Questions regarding the position of power remains: What’s the purpose of an artist narrative; what’s acknowledged as art; and most importantly who is the art intended for?

Traditional African art has seen denigration since colonialism. Its creativity merely denounced to that of tribal conception. Indeed the imposition of constructed authenticities on African art had denied it both of history and the voice as to justify its exploitation.

The 20th century European “discovery” of African art further altered the status quo. Whereas European art was deemed sacred to encompass spaces of art gallery and museums, its African counterpart seldom had its expressions confined to anything but ethnographic museums.

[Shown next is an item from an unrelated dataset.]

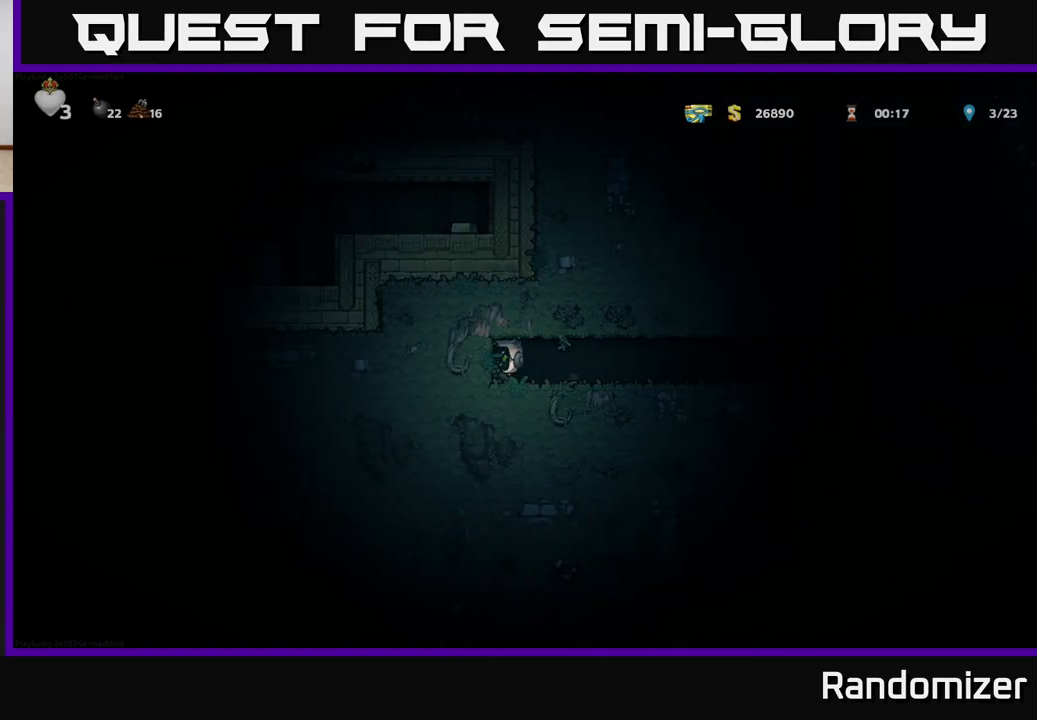
{"buttons": ["X"], "left_stick": "left", "right_stick": "center", "events": [[217, "X", "up"], [467, "X", "down"]]}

It’s in this confinement that emerging European avant-garde artists such as Picasso, sought refuge in. These same authentic expression forms, which laid foundation for their success, serves to illustrate the double standards of the Europeans position of power within the art world. The raw authenticity they “discovered” meant that African artists were expected to cultivate an art of “tradition” regardless of the fact that the African art anthropologists had depicted no longer existed. Thus African artists were forced out of the dialogue European artists such as Picasso had sought influence in. Their art was only acceptable provided it was based on colonial imaginary or emulated western-modernism.

Fast forward to 2016, where the construction of traditional vs. primitive has been criticized by curators, writers, artists etc. Questions then arise.
Has the consequent shift at the face of gazing Western curators changed the dichotomy of African art for visual pleasure?

Art has a tradition of existing beyond visual pleasure, political issues for instance, be it one the artist either seeks to present or highlight, has set forward an apparent deconstruction of the embedded colonialism that engrains our notions of aesthetics and memories. Particularly those in cultural institutions, but if the status quo still equalizes successfulness to exposure in the Western galleries curated by Western curators, then where does the “native” artist, who’s still subdued by constructed conceptions which are inaccurate representation of own understanding of their work then fit into the narrative?

Does a “radical” break from constructed yet dominant expectations of African art lead to a decolonized “authenticity” which isn’t inadvertently created?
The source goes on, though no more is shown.